Oregon Lemon Law Information
GET MAD: Oregon has one of the worst Lemon Laws in the U.S. in terms of the out-of-service criteria of 30 business days (6 weeks!!) — that's the second-longest of the 50 state lemon laws.
The Oregon Lemon Law applies when the repair attempts by the dealer occur within the two years or 24,000 miles (whichever comes first), and:
- the dealer has attempted to repair the same problem three (3) or more times, or
- the problem is a serious safety defect likely to cause injury or death, & the dealer has attempted to repair one (1) or more times, or
- the vehicle has been out of service due to repair attempts by the dealer for a total of 30 or more business days.
The Oregon Lemon Law covers vehicles only with major defects that substantially impair the use and market value of the car, & does not cover problems that are the result of abuse, neglect or unauthorized modifications or alterations by the consumer.

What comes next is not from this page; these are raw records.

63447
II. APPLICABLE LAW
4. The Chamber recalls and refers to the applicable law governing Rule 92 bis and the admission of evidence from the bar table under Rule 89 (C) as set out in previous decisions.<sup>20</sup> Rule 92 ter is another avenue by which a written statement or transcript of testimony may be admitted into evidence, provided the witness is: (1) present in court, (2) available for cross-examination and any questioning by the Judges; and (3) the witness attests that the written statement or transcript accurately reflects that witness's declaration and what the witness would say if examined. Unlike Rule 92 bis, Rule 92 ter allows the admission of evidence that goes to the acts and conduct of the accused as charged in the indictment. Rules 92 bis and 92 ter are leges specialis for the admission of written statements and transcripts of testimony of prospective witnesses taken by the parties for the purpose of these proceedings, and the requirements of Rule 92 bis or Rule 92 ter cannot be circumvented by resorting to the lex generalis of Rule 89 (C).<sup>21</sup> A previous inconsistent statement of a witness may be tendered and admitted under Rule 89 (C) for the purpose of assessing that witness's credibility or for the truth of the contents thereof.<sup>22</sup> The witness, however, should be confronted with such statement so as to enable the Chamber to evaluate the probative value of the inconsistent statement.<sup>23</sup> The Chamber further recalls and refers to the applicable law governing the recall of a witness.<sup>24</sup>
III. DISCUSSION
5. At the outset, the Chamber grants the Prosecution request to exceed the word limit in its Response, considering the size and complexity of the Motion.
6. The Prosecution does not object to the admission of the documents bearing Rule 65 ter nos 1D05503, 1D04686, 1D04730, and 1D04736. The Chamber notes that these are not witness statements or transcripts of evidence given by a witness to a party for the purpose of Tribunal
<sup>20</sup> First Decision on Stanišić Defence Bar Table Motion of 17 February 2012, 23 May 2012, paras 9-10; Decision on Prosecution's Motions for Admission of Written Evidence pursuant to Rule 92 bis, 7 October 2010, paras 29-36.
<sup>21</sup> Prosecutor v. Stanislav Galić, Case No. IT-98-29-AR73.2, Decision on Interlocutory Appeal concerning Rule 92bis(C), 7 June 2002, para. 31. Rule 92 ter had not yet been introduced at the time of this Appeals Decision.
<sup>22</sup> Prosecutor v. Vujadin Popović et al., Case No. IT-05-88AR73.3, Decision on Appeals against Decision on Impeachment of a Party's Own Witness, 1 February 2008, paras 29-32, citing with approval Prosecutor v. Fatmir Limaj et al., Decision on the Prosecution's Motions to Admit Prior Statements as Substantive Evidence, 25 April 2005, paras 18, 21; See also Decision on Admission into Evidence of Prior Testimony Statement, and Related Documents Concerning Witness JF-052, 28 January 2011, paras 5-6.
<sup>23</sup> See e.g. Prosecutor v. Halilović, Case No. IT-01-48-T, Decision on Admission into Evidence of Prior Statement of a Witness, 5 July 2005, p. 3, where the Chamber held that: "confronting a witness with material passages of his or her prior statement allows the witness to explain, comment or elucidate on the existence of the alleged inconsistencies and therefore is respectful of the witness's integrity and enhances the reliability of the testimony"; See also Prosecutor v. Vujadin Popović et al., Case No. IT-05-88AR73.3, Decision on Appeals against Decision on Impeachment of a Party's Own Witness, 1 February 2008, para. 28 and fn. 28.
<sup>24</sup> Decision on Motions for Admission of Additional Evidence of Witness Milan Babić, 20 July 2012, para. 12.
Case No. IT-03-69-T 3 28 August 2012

If the manufacturer participates in a third party arbitration program and notifies you of the procedure, Oregon Lemon Law states you are obligated to try to solve your problem through the arbitration program to be eligible for a refund or a replacement vehicle. If you cannot reach a settlement in the arbitration, you may sue the manufacturer in court. The court has the authority to award three times the amount of any damages, not to exceed $50,000, if the court finds the manufacturer acted in bad faith.Oregon Lemon Law information from the Department of Justice »
Helpful Lemon Law Tips
Most states require you to notify the dealer and the manufacturer that you have a Lemon Law claim. Always use Certified Mail with Return Receipt.
If the manufacturer has an informal mediation or dispute resolution process, most states require you to do that first before pursuing litigation. However, you should contact a lawyer immediately.
Most lawyers will not charge you for an initial consultation or legal fees for Lemon Law arbitration. If they decide you have a case, normally the manufacturer is forced to pay your legal costs.